When interest rates rise, bonds reprice lower immediately. However, cash flows can then be reinvested at higher rates. Given enough time, the increased income from higher coupon payments will offset the price decline, and an investor’s total return should increase.
Australian and global credit attractively valued
Despite a record pace of policy tightening and a historic rise in government bond yields in 2022, credit spreads have remained remarkably resilient. Both investment grade and high-yield spreads are most sensitive to economic conditions, but the slope of the yield curve matters more for investment-grade than for high-yield, whereas, high-yield is more sensitive to corporate debt fundamentals given its riskier credit profile.
Although both investment-grade and high-yield bond spreads are within fair-value range, it is reasonable to expect that they could widen more given the outlook for weaker economic conditions, high short-term interest rates to fight inflation, and slower corporate profit growth.
Given the material increase in base government bond rates and relatively conservative positioning of Global Active Credit, it might be worth considering in 2023. Rising coupons have transformed expected return calculations and brought back the long-established use case of bonds within the context of the asset allocation of balanced portfolios.

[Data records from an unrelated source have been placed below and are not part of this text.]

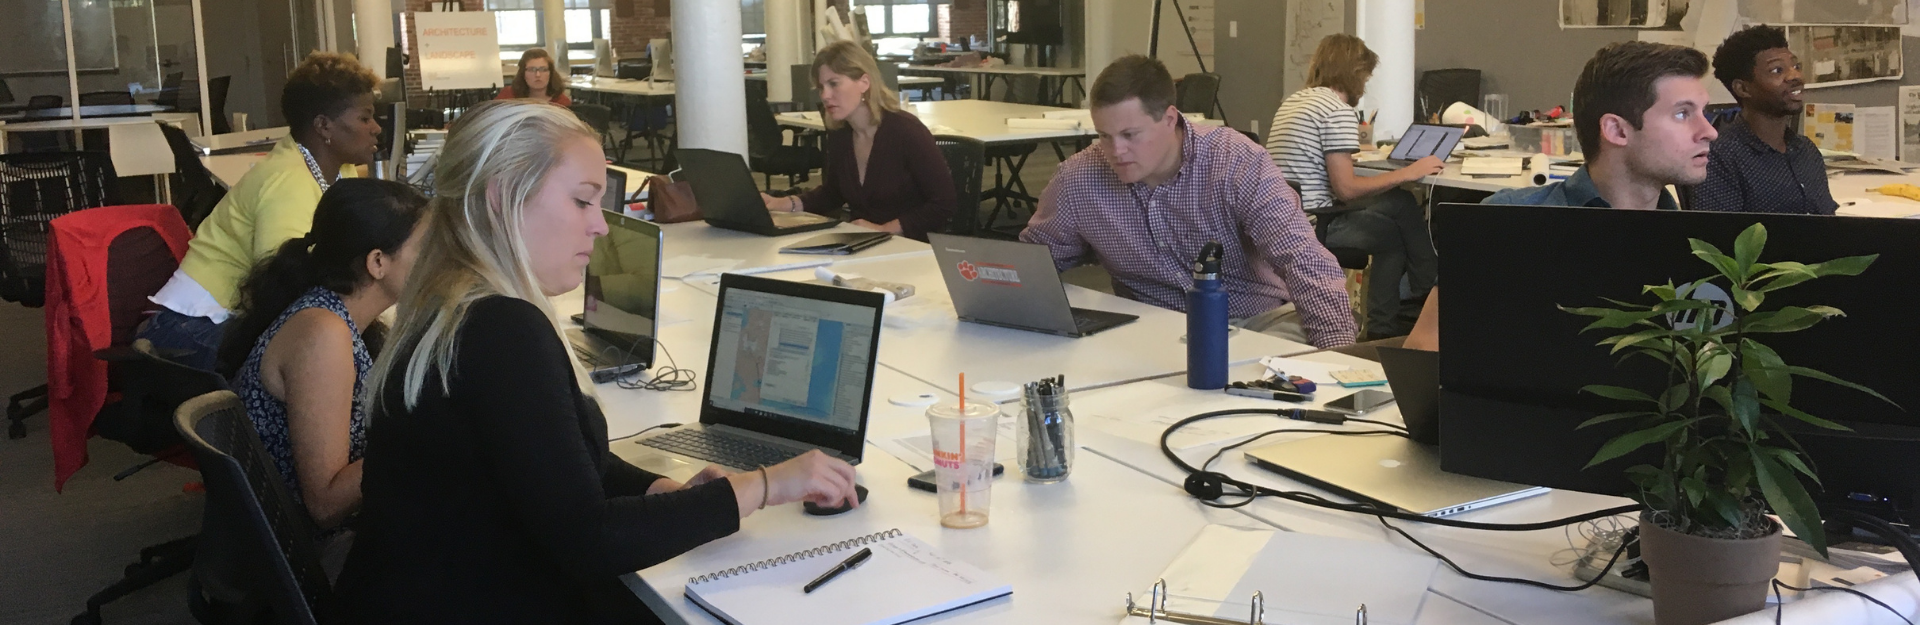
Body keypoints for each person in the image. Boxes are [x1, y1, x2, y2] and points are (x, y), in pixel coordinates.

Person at [336, 100, 860, 624]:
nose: (602, 227)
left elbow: (554, 464)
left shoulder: (448, 305)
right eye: (583, 202)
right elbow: (589, 540)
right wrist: (765, 486)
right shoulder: (500, 330)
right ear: (502, 197)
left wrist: (659, 491)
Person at [1020, 55, 1357, 349]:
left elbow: (1303, 260)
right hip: (1152, 329)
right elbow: (1034, 264)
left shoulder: (1235, 161)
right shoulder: (1079, 179)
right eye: (1104, 136)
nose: (1115, 151)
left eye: (1129, 135)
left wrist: (1340, 361)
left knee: (1278, 365)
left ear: (1169, 119)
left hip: (1256, 319)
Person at [1404, 41, 1717, 351]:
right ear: (1617, 130)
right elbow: (1426, 344)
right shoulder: (1509, 220)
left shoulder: (1703, 245)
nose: (1709, 131)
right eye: (1682, 114)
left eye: (1703, 112)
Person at [139, 52, 382, 371]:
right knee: (325, 367)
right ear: (324, 125)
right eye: (365, 118)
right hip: (196, 325)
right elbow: (284, 291)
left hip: (233, 318)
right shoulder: (287, 182)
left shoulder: (340, 171)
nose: (376, 128)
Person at [218, 179, 427, 532]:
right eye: (426, 248)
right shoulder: (323, 333)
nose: (438, 261)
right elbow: (325, 503)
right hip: (314, 550)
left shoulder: (333, 312)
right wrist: (421, 434)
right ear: (377, 262)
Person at [1267, 34, 1442, 340]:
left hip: (1283, 219)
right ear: (1355, 72)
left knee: (1398, 206)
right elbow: (1346, 189)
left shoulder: (1295, 101)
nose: (1365, 84)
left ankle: (1417, 299)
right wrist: (1409, 171)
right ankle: (1420, 301)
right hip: (1314, 223)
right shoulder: (1336, 110)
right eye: (1366, 76)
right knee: (1396, 227)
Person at [759, 41, 956, 241]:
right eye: (821, 87)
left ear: (864, 82)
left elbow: (944, 203)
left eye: (834, 84)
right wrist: (781, 203)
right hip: (862, 243)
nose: (825, 96)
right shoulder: (841, 133)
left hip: (912, 248)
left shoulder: (906, 131)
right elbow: (832, 194)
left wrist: (884, 229)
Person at [1692, 24, 1835, 215]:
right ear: (1743, 89)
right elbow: (1719, 239)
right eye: (1777, 70)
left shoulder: (1806, 150)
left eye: (1796, 66)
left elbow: (1828, 223)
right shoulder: (1721, 158)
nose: (1795, 76)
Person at [497, 47, 574, 107]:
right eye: (531, 70)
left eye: (543, 69)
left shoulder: (561, 102)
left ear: (551, 72)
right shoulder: (508, 96)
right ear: (523, 73)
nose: (538, 74)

Comparing the dividend yield on the S&P 500 against the yield on US Treasuries shows just how far we’ve come this year. While many investors have implemented new, more esoteric positions in search of yield or uncorrelated assets—such as in private credit—it seems an opportune time to reconsider an old-fashioned, long-term asset allocation.

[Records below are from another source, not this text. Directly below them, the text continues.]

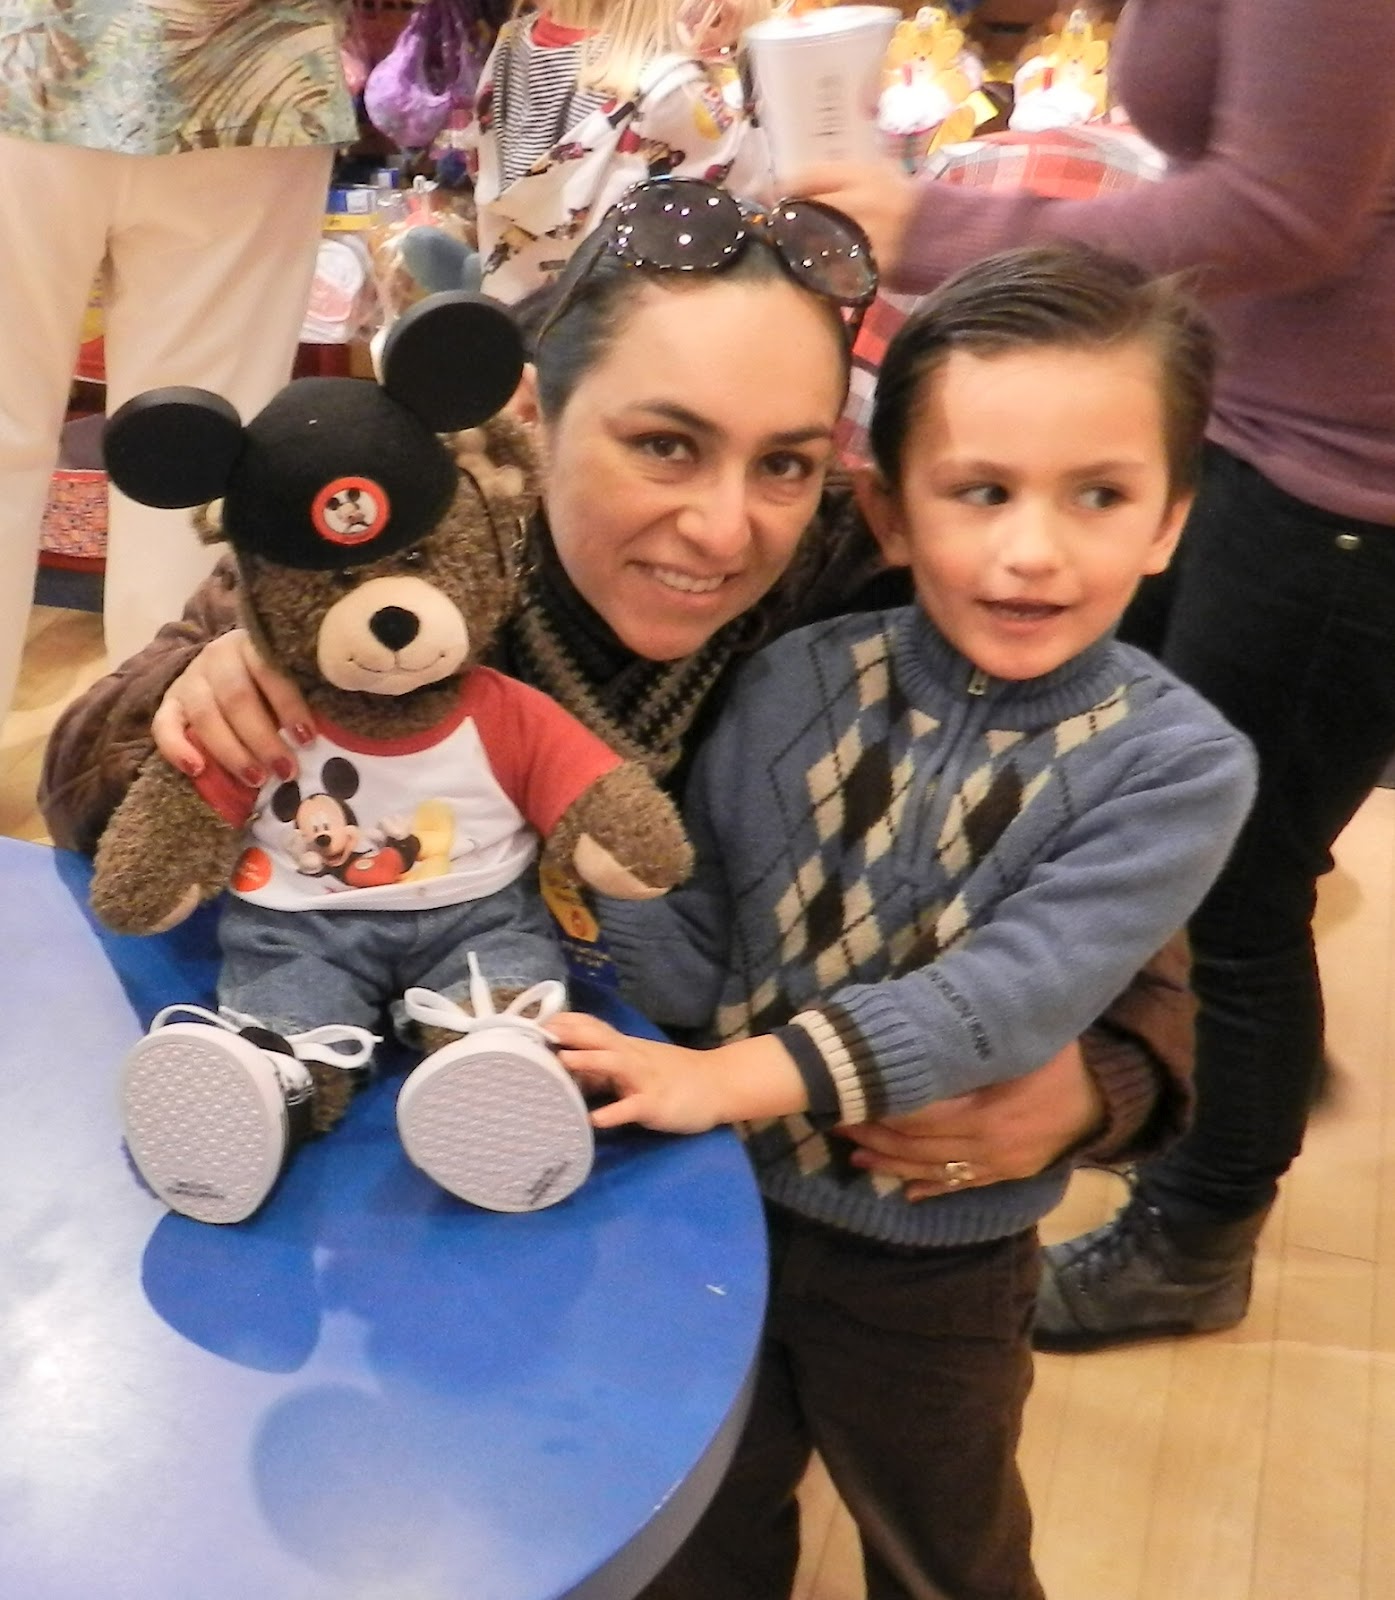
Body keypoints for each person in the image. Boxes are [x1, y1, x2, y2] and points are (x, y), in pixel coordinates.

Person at [41, 178, 1191, 1252]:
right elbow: (81, 793)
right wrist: (185, 698)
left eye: (785, 465)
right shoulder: (409, 530)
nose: (724, 528)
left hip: (765, 1186)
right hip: (386, 1160)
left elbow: (1102, 846)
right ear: (533, 411)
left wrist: (1104, 1081)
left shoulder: (873, 582)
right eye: (664, 446)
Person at [545, 241, 1256, 1600]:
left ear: (1171, 519)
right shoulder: (793, 678)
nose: (1031, 551)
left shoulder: (1175, 766)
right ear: (887, 507)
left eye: (1099, 495)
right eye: (979, 491)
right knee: (703, 1531)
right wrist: (593, 859)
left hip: (938, 1264)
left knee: (945, 1548)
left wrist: (729, 1079)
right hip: (716, 1223)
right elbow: (703, 950)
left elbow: (1010, 997)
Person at [792, 0, 1395, 1347]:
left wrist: (936, 227)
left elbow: (1286, 207)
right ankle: (1213, 1070)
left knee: (1238, 881)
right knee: (1159, 815)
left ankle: (1196, 1230)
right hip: (1261, 432)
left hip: (1345, 486)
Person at [0, 0, 355, 712]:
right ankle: (157, 758)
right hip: (249, 76)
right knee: (191, 460)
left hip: (25, 53)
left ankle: (162, 751)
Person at [463, 0, 772, 301]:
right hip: (644, 325)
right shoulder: (678, 90)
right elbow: (760, 202)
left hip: (522, 317)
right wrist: (736, 55)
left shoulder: (507, 51)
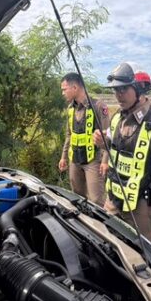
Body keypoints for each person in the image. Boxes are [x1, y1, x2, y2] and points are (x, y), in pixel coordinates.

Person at [93, 62, 151, 244]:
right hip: (113, 200)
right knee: (108, 247)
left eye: (124, 89)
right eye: (115, 90)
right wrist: (104, 144)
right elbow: (117, 150)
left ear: (139, 89)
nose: (118, 95)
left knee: (142, 259)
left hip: (141, 209)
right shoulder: (117, 117)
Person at [59, 73, 110, 206]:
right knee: (76, 197)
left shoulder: (98, 106)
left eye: (64, 89)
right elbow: (69, 135)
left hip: (93, 160)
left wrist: (105, 161)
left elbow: (107, 136)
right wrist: (63, 157)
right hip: (74, 160)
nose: (62, 93)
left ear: (74, 87)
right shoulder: (71, 109)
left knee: (96, 200)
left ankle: (99, 226)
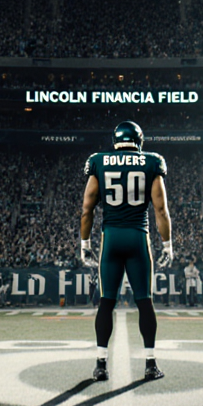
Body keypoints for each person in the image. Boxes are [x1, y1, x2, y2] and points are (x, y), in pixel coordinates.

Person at [80, 121, 172, 382]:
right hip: (137, 237)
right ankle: (151, 364)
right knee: (144, 301)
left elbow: (87, 209)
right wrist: (168, 244)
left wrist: (84, 244)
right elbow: (161, 210)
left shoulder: (99, 160)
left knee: (106, 302)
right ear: (139, 140)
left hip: (111, 239)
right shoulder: (152, 162)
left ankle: (100, 364)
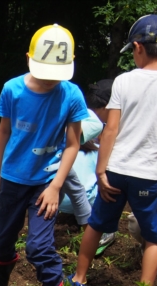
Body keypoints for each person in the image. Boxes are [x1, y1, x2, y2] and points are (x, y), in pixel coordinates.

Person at [0, 24, 88, 286]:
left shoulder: (71, 94)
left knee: (38, 247)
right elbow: (4, 131)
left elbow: (74, 143)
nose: (51, 78)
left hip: (47, 182)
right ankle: (0, 278)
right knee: (0, 241)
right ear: (28, 59)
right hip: (13, 178)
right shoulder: (12, 89)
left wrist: (56, 186)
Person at [68, 14, 157, 286]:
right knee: (155, 235)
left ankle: (78, 280)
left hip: (116, 170)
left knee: (97, 223)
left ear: (138, 47)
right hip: (149, 175)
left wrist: (101, 170)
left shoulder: (124, 81)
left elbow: (110, 130)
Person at [59, 79, 117, 254]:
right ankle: (103, 232)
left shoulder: (72, 115)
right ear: (109, 106)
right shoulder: (96, 123)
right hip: (83, 202)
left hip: (55, 199)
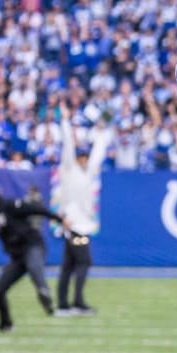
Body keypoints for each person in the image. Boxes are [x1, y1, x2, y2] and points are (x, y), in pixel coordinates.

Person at [0, 181, 61, 333]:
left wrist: (59, 218)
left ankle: (43, 291)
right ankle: (6, 324)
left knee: (34, 266)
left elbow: (36, 209)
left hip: (32, 245)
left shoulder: (10, 204)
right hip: (17, 256)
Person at [53, 118, 111, 315]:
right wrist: (65, 121)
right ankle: (76, 302)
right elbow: (68, 146)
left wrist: (102, 131)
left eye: (86, 157)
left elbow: (99, 153)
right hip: (73, 225)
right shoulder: (68, 170)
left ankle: (63, 304)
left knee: (69, 264)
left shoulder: (88, 173)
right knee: (83, 262)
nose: (84, 159)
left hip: (81, 225)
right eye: (81, 157)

Equity valuations more favourable
The sell-off in equity markets this year has been widespread, with many equity indexes posting losses greater than 20% in the last nine months. Valuation declines were more pronounced in U.S. markets, but a weakening Australian dollar dollar meant Australian investors realised smaller losses on their unhedged international equity exposures than suggested by local currency performance. Even though these losses are significant from a short-term, realised-return perspective, it means that the global opportunity set is now more attractive than it was a year ago.

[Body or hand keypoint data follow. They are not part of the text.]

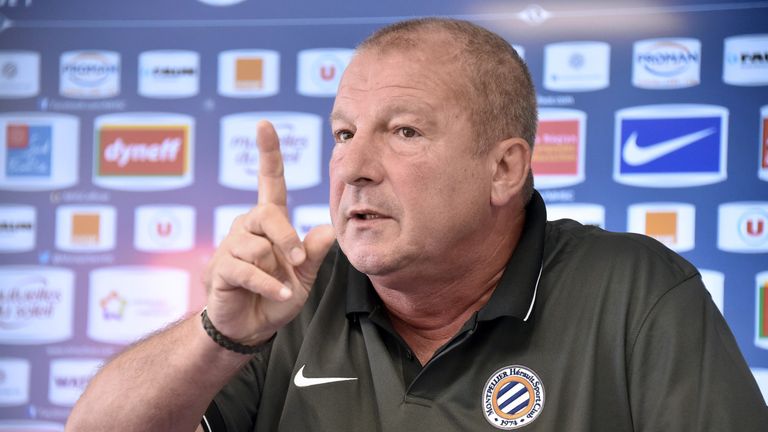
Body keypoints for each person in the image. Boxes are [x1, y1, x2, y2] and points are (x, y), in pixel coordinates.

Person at [66, 18, 767, 432]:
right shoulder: (289, 298)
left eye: (403, 131)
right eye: (343, 134)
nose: (354, 168)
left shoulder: (635, 291)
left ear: (505, 169)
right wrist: (221, 336)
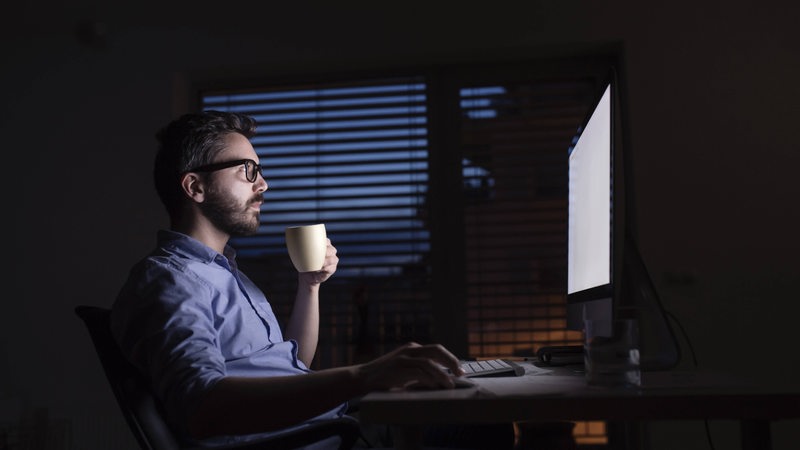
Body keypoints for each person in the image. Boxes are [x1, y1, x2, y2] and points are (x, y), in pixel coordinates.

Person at [111, 110, 503, 449]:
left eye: (260, 171)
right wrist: (364, 376)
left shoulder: (225, 274)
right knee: (480, 429)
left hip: (327, 428)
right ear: (195, 186)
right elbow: (202, 406)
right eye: (248, 170)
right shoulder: (170, 281)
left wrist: (309, 284)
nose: (263, 185)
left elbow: (293, 366)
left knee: (477, 418)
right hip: (309, 440)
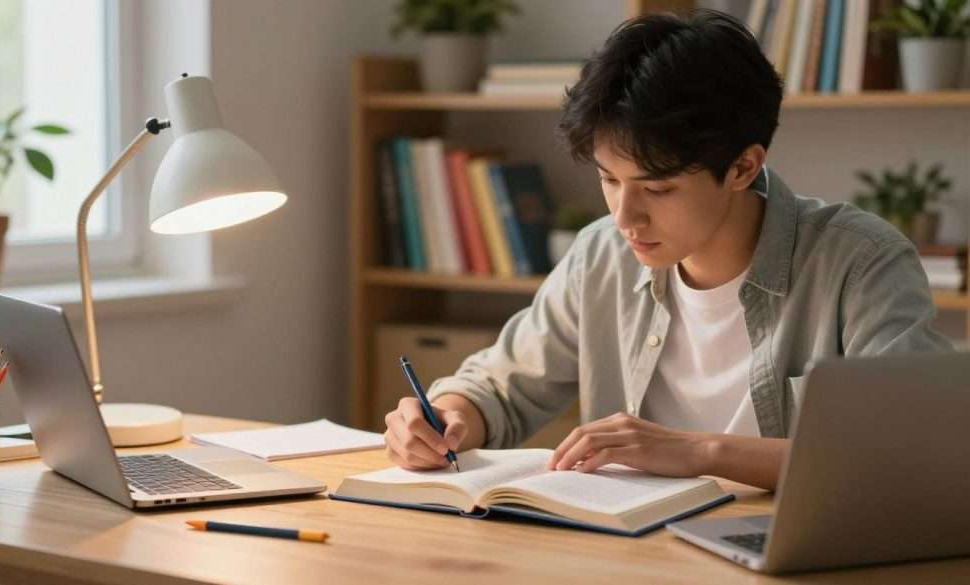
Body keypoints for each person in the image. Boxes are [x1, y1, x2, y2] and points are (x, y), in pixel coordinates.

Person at [382, 10, 952, 491]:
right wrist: (446, 418)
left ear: (743, 167)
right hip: (635, 554)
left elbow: (908, 453)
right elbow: (500, 386)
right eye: (609, 179)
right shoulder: (601, 255)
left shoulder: (861, 262)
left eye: (657, 188)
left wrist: (700, 452)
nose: (624, 216)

The below shows how a stronger U.S. dollar and weaker Australian dollar have dampened losses in international equities for unhedged AUD investors. This effect has been particularly pronounced against U.S. equities, where currency movements improved AUD denominated returns by 10 percentage points. Currency returns are notoriously difficult to forecast over short investment horizons, and many factors can cause them to deviate from their fundamentals.13 However, over a sufficiently long investment horizon, we expect global inflation and policy convergence to lead to exchange-rate normalisation.
60/40 return regime back to normal(ish)?
A notable characteristic of the sell-off in global stocks and bonds in 2022 was the degree to which both fell together. 10-year outlook and realised returns for a globally diversified, 60% stock/40% bond portfolio since 2001 is shown below.
Rising equity valuations in 2021 pushed realised returns above forecasted range from 10 years prior, but large losses in both equity and fixed income over the last 12 months have brought those returns within the range. This breakdown in correlation was disconcerting for many investors and led some to question whether the 60% stock/40% bond portfolio still had merit as an investment tool. Vanguards research finds that correlations can move aggressively over shorter investment horizons but that it would take long periods of consistently high inflation for long-term correlation measures—those that more meaningfully affect portfolio outcomes—to turn positive (Wu et al., 2021).
The figure also shows that the outlook for global stocks and bonds has reversed its downward trend in the last decade. This higher return outlook is in large part because of higher interest rates to fight inflation.